I’m partial to museums, especially African American museums. In Baltimore, we have two beautiful museums that focus on the African American experience. The first is the National Great Blacks and Wax Museum. Beyond the life-size wax figures of historical and contemporary African American personalities, this museum is special and worth sharing with a visiting friend because my husband and I were married there. As part of the reception, our guests received a museum tour, including their famous slave ship.
We would also visit The Reginald F. Museum of Maryland African American History & Culture. This museum is an excellent resource for information about the experience of African American Marylanders. They host many annual events, one of my favorites being their Kwanzaa celebration. This event provides an opportunity to learn about and celebrate Kwanzaa’s principles and showcase and support local Black businesses.

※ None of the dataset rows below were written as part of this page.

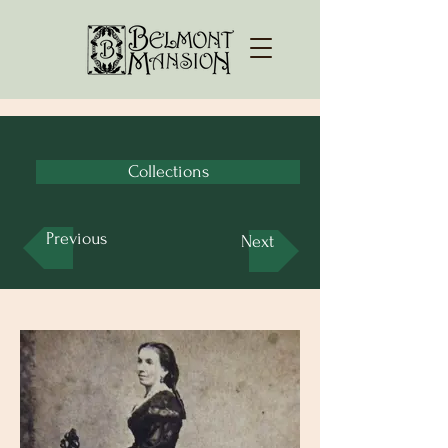
Collections
Previous
Next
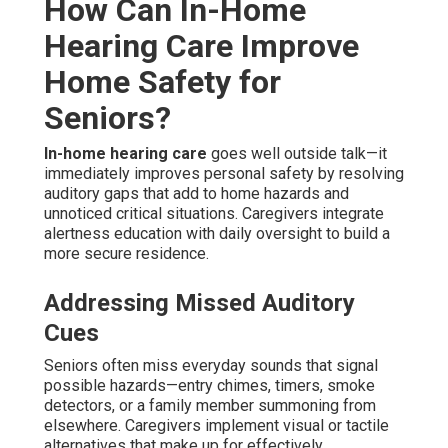
How Can In-Home
Hearing Care Improve
Home Safety for
Seniors?
In-home hearing care
goes well outside talk—it
immediately improves personal safety by resolving
auditory gaps that add to home hazards and
unnoticed critical situations. Caregivers integrate
alertness education with daily oversight to build a
more secure residence.
Addressing Missed Auditory
Cues
Seniors often miss everyday sounds that signal
possible hazards—entry chimes, timers, smoke
detectors, or a family member summoning from
elsewhere. Caregivers implement visual or tactile
alternatives that make up for effectively.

Taking a stroll around the Inner Harbor is a must for any Baltimore tourist. There are plenty of local fares to enjoy in downtown Baltimore, from Phillips Seafood to Hard Rock Cafe. There are also Baltimore’s National Aquarium, the Maryland Zoo in Baltimore, and Maryland Science Center. The IMAX Theater in the science center is terrific, even if the popcorn is a dash too salty. These are all places we’ve experienced as a family, and ones I would share with my visiting friend.
The Shoutout series is all about recognizing that our success and where we are in life is at least somewhat thanks to the efforts, support, mentorship, love and encouragement of others. So is there someone that you want to dedicate your shoutout to?
I give the biggest, most appreciative shoutout to my family—my husband, children, mother, brother, and in-laws. I consider myself fortunate to have so many loving and supportive yet unique and talented individuals as family and friends. They as much inspire me—their knowledge, skills, and passion—as their love and support humble me.